OCR’s subsequent investigation found that, prior to the breach, Cancer Care was in widespread non-compliance with the HIPAA Security Rule. It had not conducted an enterprise-wide risk analysis when the breach occurred in July 2012. Further, Cancer Care did not have in place a written policy specific to the removal of hardware and electronic media containing ePHI into and out of its facilities, even though this was common practice within the organization. OCR found that these two issues, in particular, contributed to the breach, as an enterprise-wide risk analysis could have identified the removal of unencrypted backup media as an area of significant risk to Cancer Care’s ePHI, and a comprehensive device and media control policy could have provided employees with direction in regard to their responsibilities when removing devices containing ePHI from the facility.

“Organizations must complete a comprehensive risk analysis and establish strong policies and procedures to protect patients’ health information,” said OCR Director Jocelyn Samuels. “Further, proper encryption of mobile devices and electronic media reduces the likelihood of a breach of protected health information.”

    • The $750,000 OCR fine may pale in comparison to the cost of this data breach. Using the Ponemon 2015 Cost of Data Breach Study, let’s assume the cost is $398 per record. 55,000 records would put the cost of this breach to Cancer Care Group just shy of $20 million!
    • Assuming Cancer Care Group had between 100-250 employees, a HIPAA compliance program would have cost them about $4,000. They would have completed an enterprise-wide risk analysis, they would have been informed about the risk of unencrypted backup media, they would have had policies that address the removal of media that contained electronic protected health information (ePHI), and their employees would have received HIPAA Security and Privacy training. I can say with certainty that in hindsight they would gladly have paid $4,000 in exchange for a $750,000 fine and all the negative publicity they have received.


    • Another fact that should be noted is that most malpractice or general liability insurance policies DO NOT cover HIPAA related fines. Unless Cancer Care Group had a specific insurance policy that covers HIPAA related fines, they will most likely have to pay this fine out of their own pocket. But even if they had HIPAA insurance there is a chance that the insurance company will not pay the fine due to gross negligence, just ask Cottage Health System.
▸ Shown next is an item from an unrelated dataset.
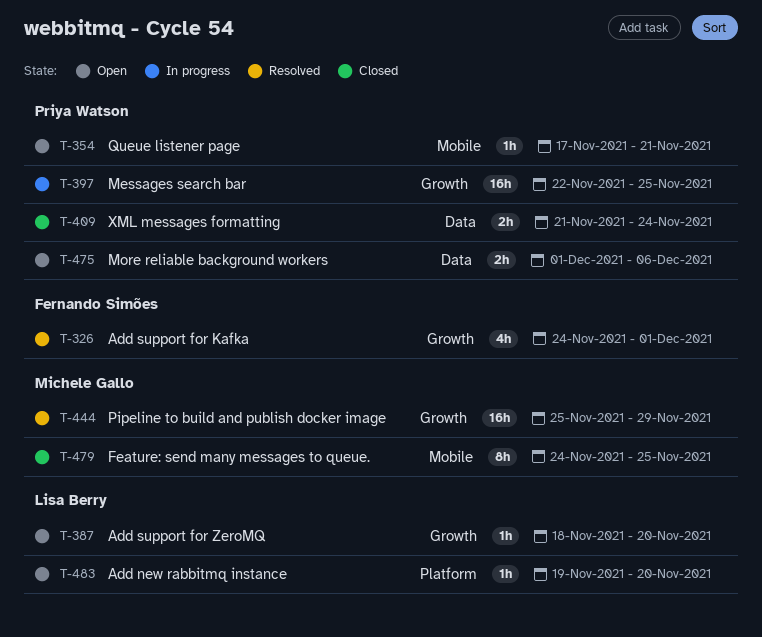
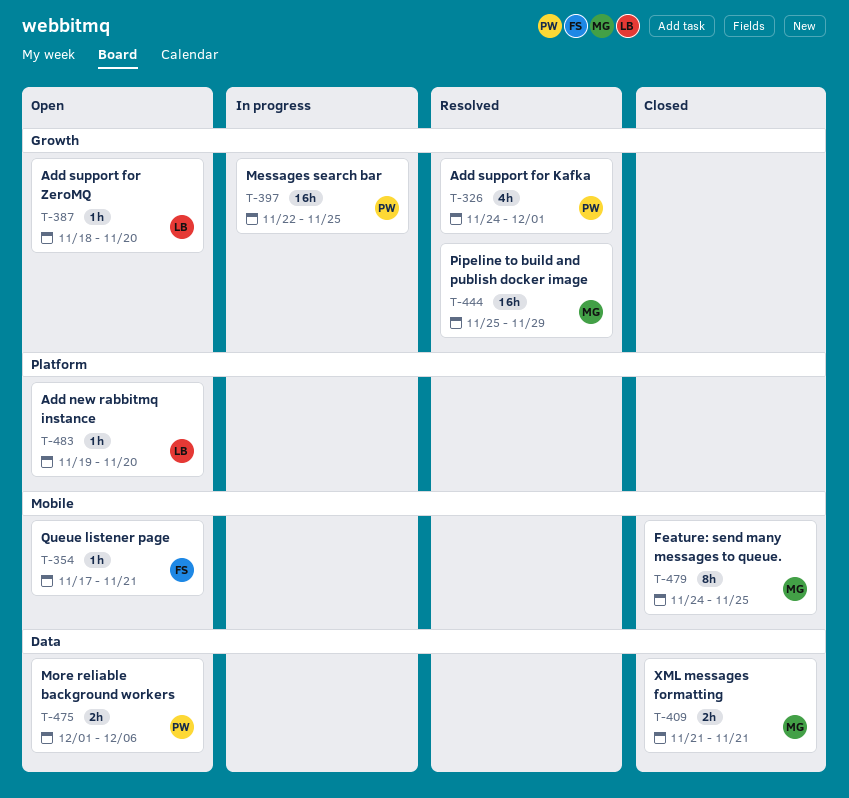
T-326, owner: Fernando Simões -> Priya Watson
T-354, owner: Priya Watson -> Fernando Simões
T-409, owner: Priya Watson -> Michele Gallo
T-409, due: Nov 24 -> Nov 21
  • OCR is sending a very clear message to healthcare organizations. The message is that if you have a data breach and OCR finds that you have ignored HIPAA requirements, there is a good chance that you will be handed a very large fine. While the chance of being randomly audited is very small, the chance of having a data breach is much higher. Data breaches can happen due to lost or stolen laptops and USB drives, they can happen due to someone breaking into an office and stealing computers, they can happen due to employee mistakes, and they can happen if someone hacks into an organization’s network. The chance of a data breach increases every day. If OCR investigates the data breach they will want proof that the organization has complied with HIPAA regulations and that they have put in place safeguards to properly protect patient information. Breaches happen and many times OCR investigates and does not hand out any fines. But as this case shows, if OCR finds that you ignored HIPAA regulations, be prepared to be penalized!